**Brief:** Write out, exactly and in full, the records given below, but not their pictures.

**Information shown:**
◇ ◇ ◇ ◇

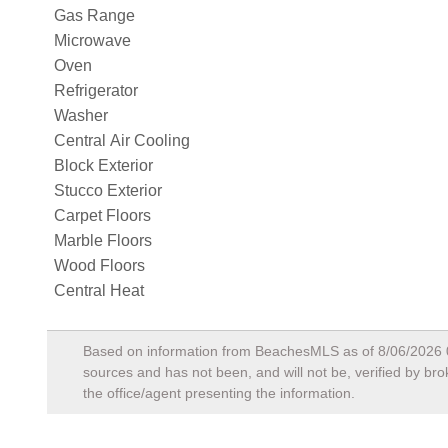
Gas Range
Microwave
Oven
Refrigerator
Washer
Central Air Cooling
Block Exterior
Stucco Exterior
Carpet Floors
Marble Floors
Wood Floors
Central Heat
Based on information from BeachesMLS as of
8/06/2026
sources and has not been, and will not be, verified by br
the office/agent presenting the information.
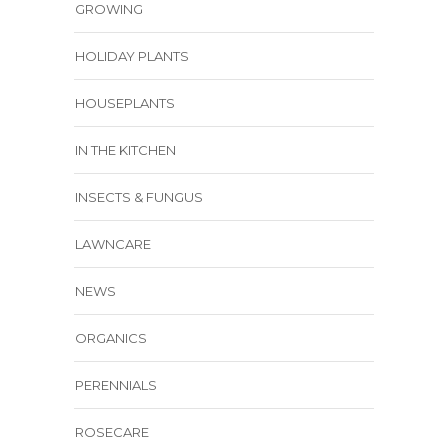
GROWING
HOLIDAY PLANTS
HOUSEPLANTS
IN THE KITCHEN
INSECTS & FUNGUS
LAWNCARE
NEWS
ORGANICS
PERENNIALS
ROSECARE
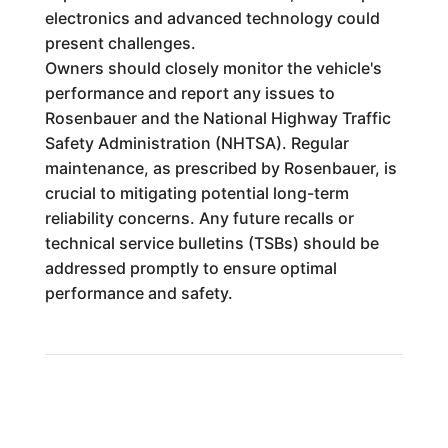
electronics and advanced technology could
present challenges.
Owners should closely monitor the vehicle's
performance and report any issues to
Rosenbauer and the National Highway Traffic
Safety Administration (NHTSA). Regular
maintenance, as prescribed by Rosenbauer, is
crucial to mitigating potential long-term
reliability concerns. Any future recalls or
technical service bulletins (TSBs) should be
addressed promptly to ensure optimal
performance and safety.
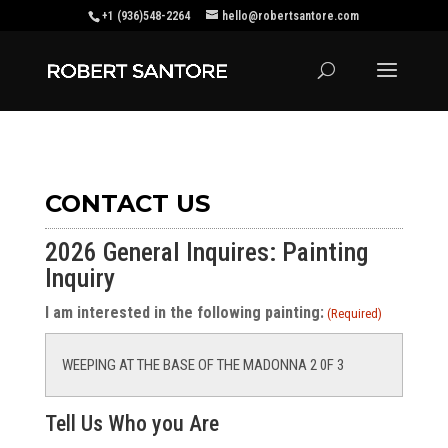
+1 (936)548-2264
hello@robertsantore.com
CONTACT US
2026 General Inquires: Painting
Inquiry
I am interested in the following painting:
(Required)
Tell Us Who you Are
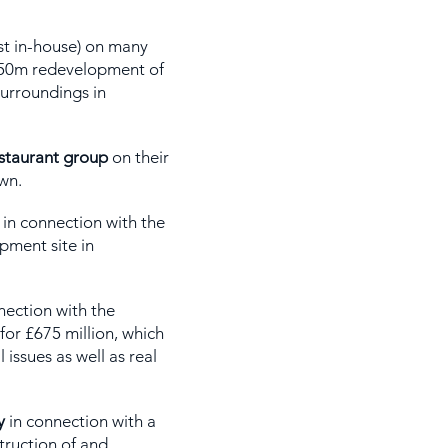
st in-house) on many
£850m redevelopment of
urroundings in
estaurant group
on their
wn.
in connection with the
pment site in
nection with the
for £675 million, which
issues as well as real
y
in connection with a
ruction of and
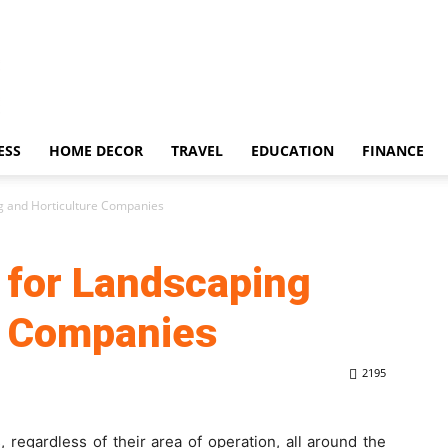
ESS
HOME DECOR
TRAVEL
EDUCATION
FINANCE
g and Horticulture Companies
 for Landscaping
e Companies
2195
, regardless of their area of operation, all around the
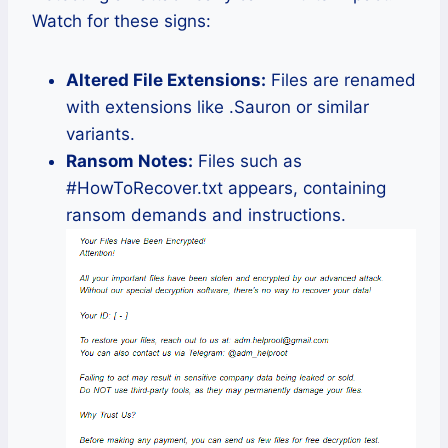
Watch for these signs:
Altered File Extensions:
Files are renamed
with extensions like .Sauron or similar
variants.
Ransom Notes:
Files such as
#HowToRecover.txt appears, containing
ransom demands and instructions.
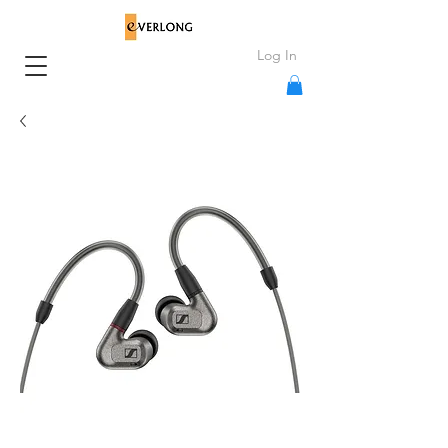
Log In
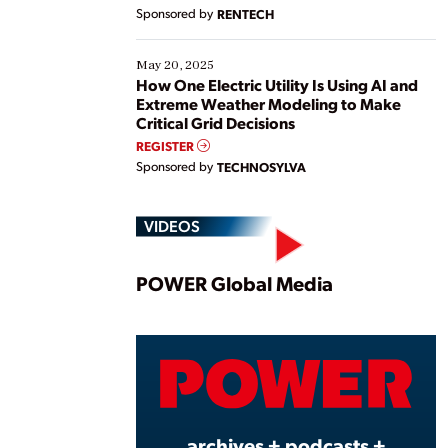
Sponsored by
RENTECH
May 20, 2025
How One Electric Utility Is Using AI and
Extreme Weather Modeling to Make
Critical Grid Decisions
REGISTER
Sponsored by
TECHNOSYLVA
VIDEOS
Play
POWER Global Media
Vide
archives + podcasts +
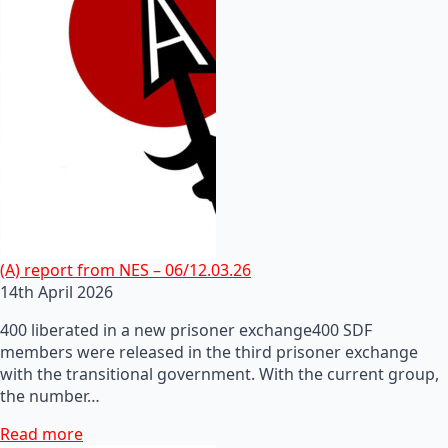
(A) report from NES – 06/12.03.26
14th April 2026
400 liberated in a new prisoner exchange400 SDF
members were released in the third prisoner exchange
with the transitional government. With the current group,
the number…
Read more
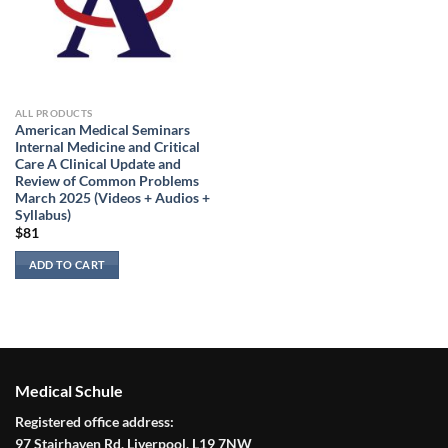
ALL PRODUCTS
American Medical Seminars
Internal Medicine and Critical
Care A Clinical Update and
Review of Common Problems
March 2025 (Videos + Audios +
Syllabus)
$
81
ADD TO CART
Medical Schule
Registered office address:
97 Stairhaven Rd, Liverpool, L19 7NW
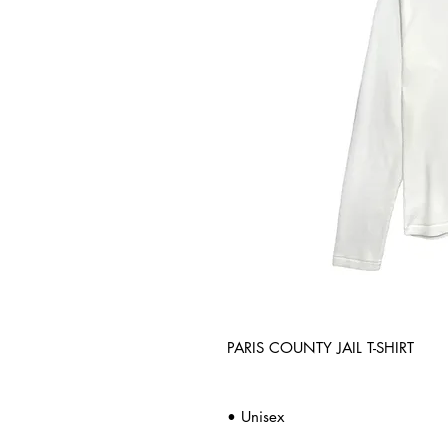
PARIS COUNTY JAIL T-SHIRT
• Unisex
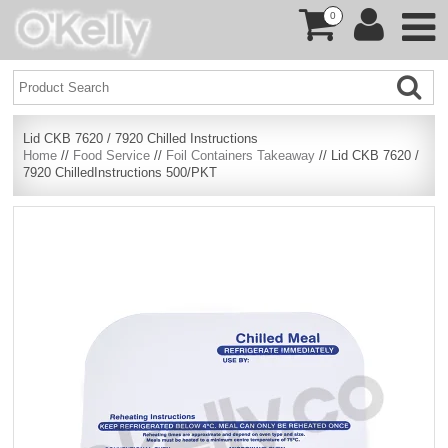
0
Lid CKB 7620 / 7920 Chilled Instructions
Home
//
Food Service
//
Foil Containers Takeaway
// Lid CKB 7620 /
7920 ChilledInstructions 500/PKT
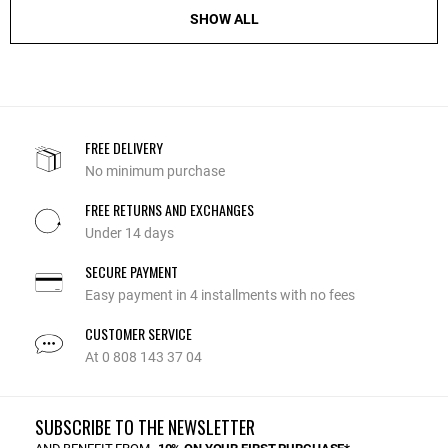
SHOW ALL
FREE DELIVERY
No minimum purchase
FREE RETURNS AND EXCHANGES
Under 14 days
SECURE PAYMENT
Easy payment in 4 installments with no fees
CUSTOMER SERVICE
At 0 808 143 37 04
SUBSCRIBE TO THE NEWSLETTER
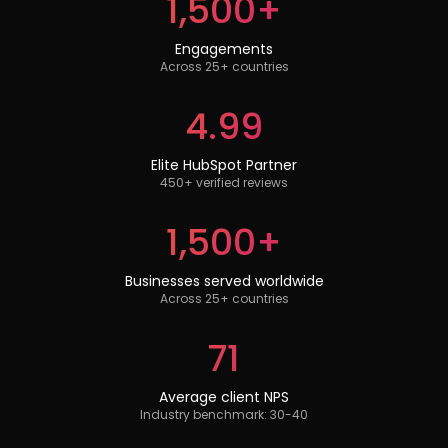
1,500+
Engagements
Across 25+ countries
4.99
Elite HubSpot Partner
450+ verified reviews
1,500+
Businesses served worldwide
Across 25+ countries
71
Average client NPS
Industry benchmark: 30-40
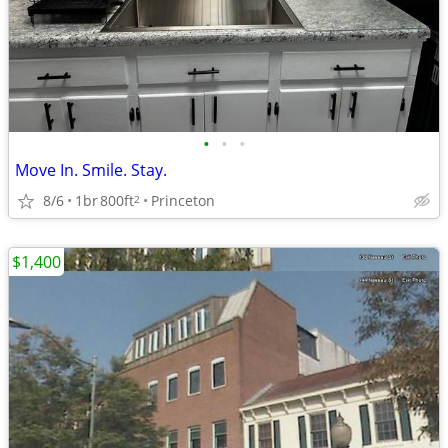
•
•
•
Move In. Smile. Stay.
8/6
1br
800ft
Princeton
2
$1,400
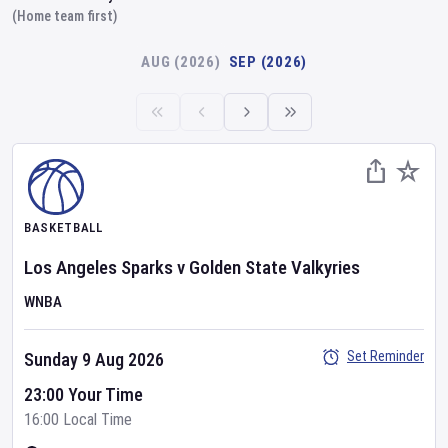
(Home team first)
AUG (2026)
SEP (2026)
BASKETBALL
Los Angeles Sparks
v
Golden State Valkyries
WNBA
Set Reminder
Sunday 9 Aug 2026
23:00 Your Time
16:00 Local Time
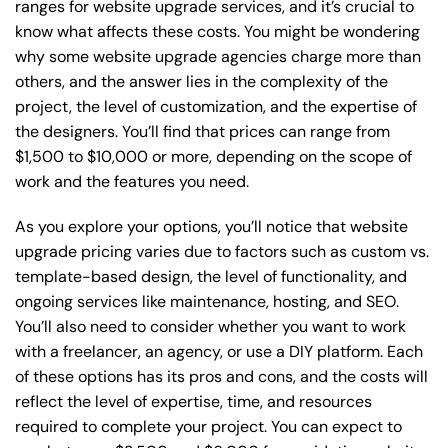
ranges for website upgrade services, and it’s crucial to
know what affects these costs. You might be wondering
why some website upgrade agencies charge more than
others, and the answer lies in the complexity of the
project, the level of customization, and the expertise of
the designers. You’ll find that prices can range from
$1,500 to $10,000 or more, depending on the scope of
work and the features you need.
As you explore your options, you’ll notice that website
upgrade pricing varies due to factors such as custom vs.
template-based design, the level of functionality, and
ongoing services like maintenance, hosting, and SEO.
You’ll also need to consider whether you want to work
with a freelancer, an agency, or use a DIY platform. Each
of these options has its pros and cons, and the costs will
reflect the level of expertise, time, and resources
required to complete your project. You can expect to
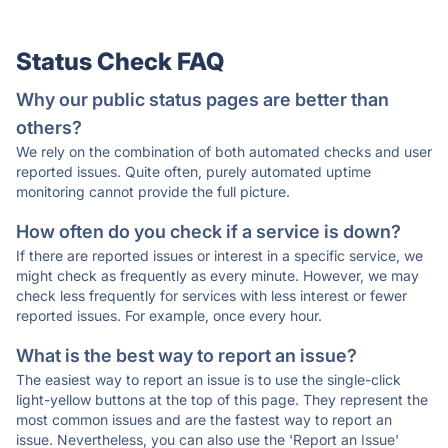
Status Check FAQ
Why our public status pages are better than
others?
We rely on the combination of both automated checks and user
reported issues. Quite often, purely automated uptime
monitoring cannot provide the full picture.
How often do you check if a service is down?
If there are reported issues or interest in a specific service, we
might check as frequently as every minute. However, we may
check less frequently for services with less interest or fewer
reported issues. For example, once every hour.
What is the best way to report an issue?
The easiest way to report an issue is to use the single-click
light-yellow buttons at the top of this page. They represent the
most common issues and are the fastest way to report an
issue. Nevertheless, you can also use the 'Report an Issue'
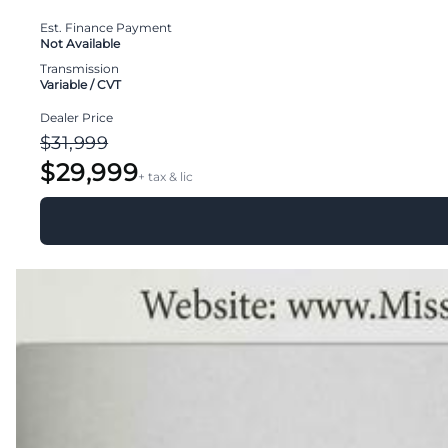
Est. Finance Payment
Not Available
Transmission
Variable / CVT
Dealer Price
$31,999
$29,999
+ tax & lic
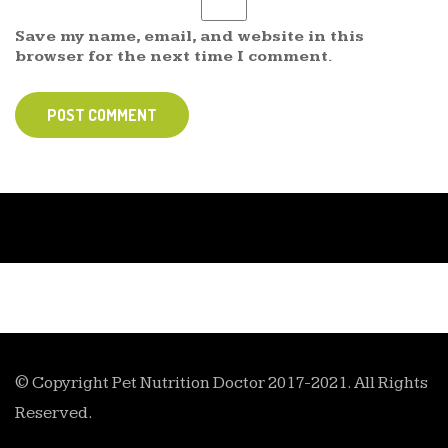
Save my name, email, and website in this
browser for the next time I comment.
POST COMMENT
© Copyright Pet Nutrition Doctor 2017-2021. All Rights
Reserved.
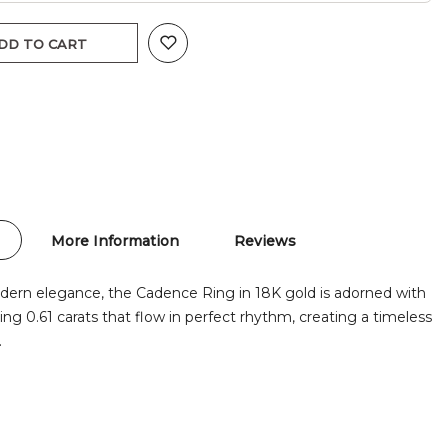
DD TO CART
More Information
Reviews
odern elegance, the Cadence Ring in 18K gold is adorned with
g 0.61 carats that flow in perfect rhythm, creating a timeless
.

◇ ◇ ◇ ◇

**Written solution:**
Gas Range
Microwave
Oven
Refrigerator
Washer
Central Air Cooling
Block Exterior
Stucco Exterior
Carpet Floors
Marble Floors
Wood Floors
Central Heat
Based on information from BeachesMLS as of
8/06/2026
sources and has not been, and will not be, verified by br
the office/agent presenting the information.
GROWING
HOLIDAY PLANTS
HOUSEPLANTS
IN THE KITCHEN
INSECTS & FUNGUS
LAWNCARE
NEWS
ORGANICS
PERENNIALS
ROSECARE
electronics and advanced technology could
present challenges.
Owners should closely monitor the vehicle's
performance and report any issues to
Rosenbauer and the National Highway Traffic
Safety Administration (NHTSA). Regular
maintenance, as prescribed by Rosenbauer, is
crucial to mitigating potential long-term
reliability concerns. Any future recalls or
technical service bulletins (TSBs) should be
addressed promptly to ensure optimal
performance and safety.
+1 (936)548-2264
hello@robertsantore.com
CONTACT US
2026 General Inquires: Painting
Inquiry
I am interested in the following painting:
(Required)
Tell Us Who you Are
st in-house) on many
£850m redevelopment of
urroundings in
estaurant group
on their
wn.
in connection with the
pment site in
nection with the
for £675 million, which
issues as well as real
y
in connection with a
ruction of and
ESS
HOME DECOR
TRAVEL
EDUCATION
FINANCE
g and Horticulture Companies
 for Landscaping
e Companies
2195
, regardless of their area of operation, all around the
Watch for these signs:
Altered File Extensions:
Files are renamed
with extensions like .Sauron or similar
variants.
Ransom Notes:
Files such as
#HowToRecover.txt appears, containing
ransom demands and instructions.
Log In
Sponsored by
RENTECH
May 20, 2025
How One Electric Utility Is Using AI and
Extreme Weather Modeling to Make
Critical Grid Decisions
REGISTER
Sponsored by
TECHNOSYLVA
VIDEOS
Play
POWER Global Media
Vide
archives + podcasts +
(A) report from NES – 06/12.03.26
14th April 2026
400 liberated in a new prisoner exchange400 SDF
members were released in the third prisoner exchange
with the transitional government. With the current group,
the number…
Read more
ALL PRODUCTS
American Medical Seminars
Internal Medicine and Critical
Care A Clinical Update and
Review of Common Problems
March 2025 (Videos + Audios +
Syllabus)
$
81
ADD TO CART
Medical Schule
Registered office address:
97 Stairhaven Rd, Liverpool, L19 7NW
PARIS COUNTY JAIL T-SHIRT
• Unisex
0
Lid CKB 7620 / 7920 Chilled Instructions
Home
//
Food Service
//
Foil Containers Takeaway
// Lid CKB 7620 /
7920 ChilledInstructions 500/PKT
SHOW ALL
FREE DELIVERY
No minimum purchase
FREE RETURNS AND EXCHANGES
Under 14 days
SECURE PAYMENT
Easy payment in 4 installments with no fees
CUSTOMER SERVICE
At 0 808 143 37 04
SUBSCRIBE TO THE NEWSLETTER
1,500+
Engagements
Across 25+ countries
4.99
Elite HubSpot Partner
450+ verified reviews
1,500+
Businesses served worldwide
Across 25+ countries
71
Average client NPS
Industry benchmark: 30-40
•
•
•
Move In. Smile. Stay.
8/6
1br
800ft
Princeton
2
$1,400
(Home team first)
AUG (2026)
SEP (2026)
BASKETBALL
Los Angeles Sparks
v
Golden State Valkyries
WNBA
Set Reminder
Sunday 9 Aug 2026
23:00 Your Time
16:00 Local Time
ranges for website upgrade services, and it’s crucial to
know what affects these costs. You might be wondering
why some website upgrade agencies charge more than
others, and the answer lies in the complexity of the
project, the level of customization, and the expertise of
the designers. You’ll find that prices can range from
$1,500 to $10,000 or more, depending on the scope of
work and the features you need.
As you explore your options, you’ll notice that website
upgrade pricing varies due to factors such as custom vs.
template-based design, the level of functionality, and
ongoing services like maintenance, hosting, and SEO.
You’ll also need to consider whether you want to work
with a freelancer, an agency, or use a DIY platform. Each
of these options has its pros and cons, and the costs will
reflect the level of expertise, time, and resources
required to complete your project. You can expect to
Status Check FAQ
Why our public status pages are better than
others?
We rely on the combination of both automated checks and user
reported issues. Quite often, purely automated uptime
monitoring cannot provide the full picture.
How often do you check if a service is down?
If there are reported issues or interest in a specific service, we
might check as frequently as every minute. However, we may
check less frequently for services with less interest or fewer
reported issues. For example, once every hour.
What is the best way to report an issue?
The easiest way to report an issue is to use the single-click
light-yellow buttons at the top of this page. They represent the
most common issues and are the fastest way to report an
issue. Nevertheless, you can also use the 'Report an Issue'
Est. Finance Payment
Not Available
Transmission
Variable / CVT
Dealer Price
$31,999
$29,999
+ tax & lic
Save my name, email, and website in this
browser for the next time I comment.
POST COMMENT
© Copyright Pet Nutrition Doctor 2017-2021. All Rights
Reserved.
DD TO CART
More Information
Reviews
odern elegance, the Cadence Ring in 18K gold is adorned with
g 0.61 carats that flow in perfect rhythm, creating a timeless
.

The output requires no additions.